*** Opening Provided information ***

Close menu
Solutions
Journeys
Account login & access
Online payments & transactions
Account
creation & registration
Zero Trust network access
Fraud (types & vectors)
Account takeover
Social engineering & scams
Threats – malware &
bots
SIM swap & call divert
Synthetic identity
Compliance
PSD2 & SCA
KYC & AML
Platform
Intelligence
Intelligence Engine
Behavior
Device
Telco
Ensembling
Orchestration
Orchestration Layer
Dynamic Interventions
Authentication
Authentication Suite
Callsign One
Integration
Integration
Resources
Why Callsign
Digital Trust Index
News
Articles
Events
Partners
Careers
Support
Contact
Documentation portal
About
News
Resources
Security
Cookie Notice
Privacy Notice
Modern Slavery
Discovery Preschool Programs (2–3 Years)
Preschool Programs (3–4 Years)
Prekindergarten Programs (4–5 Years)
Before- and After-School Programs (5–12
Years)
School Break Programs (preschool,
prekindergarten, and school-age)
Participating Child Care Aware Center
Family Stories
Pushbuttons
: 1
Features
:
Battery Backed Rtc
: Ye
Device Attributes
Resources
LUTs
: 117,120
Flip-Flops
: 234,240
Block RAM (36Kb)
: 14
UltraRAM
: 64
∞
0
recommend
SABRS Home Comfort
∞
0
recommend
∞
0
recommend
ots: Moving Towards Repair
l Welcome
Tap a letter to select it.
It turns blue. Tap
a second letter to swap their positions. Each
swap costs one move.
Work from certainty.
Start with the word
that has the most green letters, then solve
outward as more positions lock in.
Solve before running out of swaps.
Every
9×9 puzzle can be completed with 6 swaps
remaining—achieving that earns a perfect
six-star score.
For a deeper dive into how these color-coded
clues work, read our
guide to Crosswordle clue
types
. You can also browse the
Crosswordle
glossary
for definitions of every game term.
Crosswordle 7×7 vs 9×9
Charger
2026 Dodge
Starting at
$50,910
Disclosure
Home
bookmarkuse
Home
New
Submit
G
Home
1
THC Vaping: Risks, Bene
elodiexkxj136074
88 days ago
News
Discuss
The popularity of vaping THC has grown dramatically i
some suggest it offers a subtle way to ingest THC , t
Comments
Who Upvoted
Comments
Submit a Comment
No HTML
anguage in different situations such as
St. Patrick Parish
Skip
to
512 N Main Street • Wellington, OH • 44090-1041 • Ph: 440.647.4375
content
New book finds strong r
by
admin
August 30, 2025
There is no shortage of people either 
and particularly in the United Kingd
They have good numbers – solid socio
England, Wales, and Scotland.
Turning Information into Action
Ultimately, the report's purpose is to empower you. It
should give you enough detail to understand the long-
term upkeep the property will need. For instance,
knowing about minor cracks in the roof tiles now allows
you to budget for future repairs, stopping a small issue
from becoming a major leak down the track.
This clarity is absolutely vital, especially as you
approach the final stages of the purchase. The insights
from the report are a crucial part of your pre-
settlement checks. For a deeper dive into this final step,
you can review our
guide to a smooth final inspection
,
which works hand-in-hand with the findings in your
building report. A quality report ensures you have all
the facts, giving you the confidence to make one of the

*** Closing Provided information ***

** Task objective **
Would you repeat all of the data above, word for word?

** Solution to this task **
Close menu
Solutions
Journeys
Account login & access
Online payments & transactions
Account
creation & registration
Zero Trust network access
Fraud (types & vectors)
Account takeover
Social engineering & scams
Threats – malware &
bots
SIM swap & call divert
Synthetic identity
Compliance
PSD2 & SCA
KYC & AML
Platform
Intelligence
Intelligence Engine
Behavior
Device
Telco
Ensembling
Orchestration
Orchestration Layer
Dynamic Interventions
Authentication
Authentication Suite
Callsign One
Integration
Integration
Resources
Why Callsign
Digital Trust Index
News
Articles
Events
Partners
Careers
Support
Contact
Documentation portal
About
News
Resources
Security
Cookie Notice
Privacy Notice
Modern Slavery
Discovery Preschool Programs (2–3 Years)
Preschool Programs (3–4 Years)
Prekindergarten Programs (4–5 Years)
Before- and After-School Programs (5–12
Years)
School Break Programs (preschool,
prekindergarten, and school-age)
Participating Child Care Aware Center
Family Stories
Pushbuttons
: 1
Features
:
Battery Backed Rtc
: Ye
Device Attributes
Resources
LUTs
: 117,120
Flip-Flops
: 234,240
Block RAM (36Kb)
: 14
UltraRAM
: 64
∞
0
recommend
SABRS Home Comfort
∞
0
recommend
∞
0
recommend
ots: Moving Towards Repair
l Welcome
Tap a letter to select it.
It turns blue. Tap
a second letter to swap their positions. Each
swap costs one move.
Work from certainty.
Start with the word
that has the most green letters, then solve
outward as more positions lock in.
Solve before running out of swaps.
Every
9×9 puzzle can be completed with 6 swaps
remaining—achieving that earns a perfect
six-star score.
For a deeper dive into how these color-coded
clues work, read our
guide to Crosswordle clue
types
. You can also browse the
Crosswordle
glossary
for definitions of every game term.
Crosswordle 7×7 vs 9×9
Charger
2026 Dodge
Starting at
$50,910
Disclosure
Home
bookmarkuse
Home
New
Submit
G
Home
1
THC Vaping: Risks, Bene
elodiexkxj136074
88 days ago
News
Discuss
The popularity of vaping THC has grown dramatically i
some suggest it offers a subtle way to ingest THC , t
Comments
Who Upvoted
Comments
Submit a Comment
No HTML
anguage in different situations such as
St. Patrick Parish
Skip
to
512 N Main Street • Wellington, OH • 44090-1041 • Ph: 440.647.4375
content
New book finds strong r
by
admin
August 30, 2025
There is no shortage of people either 
and particularly in the United Kingd
They have good numbers – solid socio
England, Wales, and Scotland.
Turning Information into Action
Ultimately, the report's purpose is to empower you. It
should give you enough detail to understand the long-
term upkeep the property will need. For instance,
knowing about minor cracks in the roof tiles now allows
you to budget for future repairs, stopping a small issue
from becoming a major leak down the track.
This clarity is absolutely vital, especially as you
approach the final stages of the purchase. The insights
from the report are a crucial part of your pre-
settlement checks. For a deeper dive into this final step,
you can review our
guide to a smooth final inspection
,
which works hand-in-hand with the findings in your
building report. A quality report ensures you have all
the facts, giving you the confidence to make one of the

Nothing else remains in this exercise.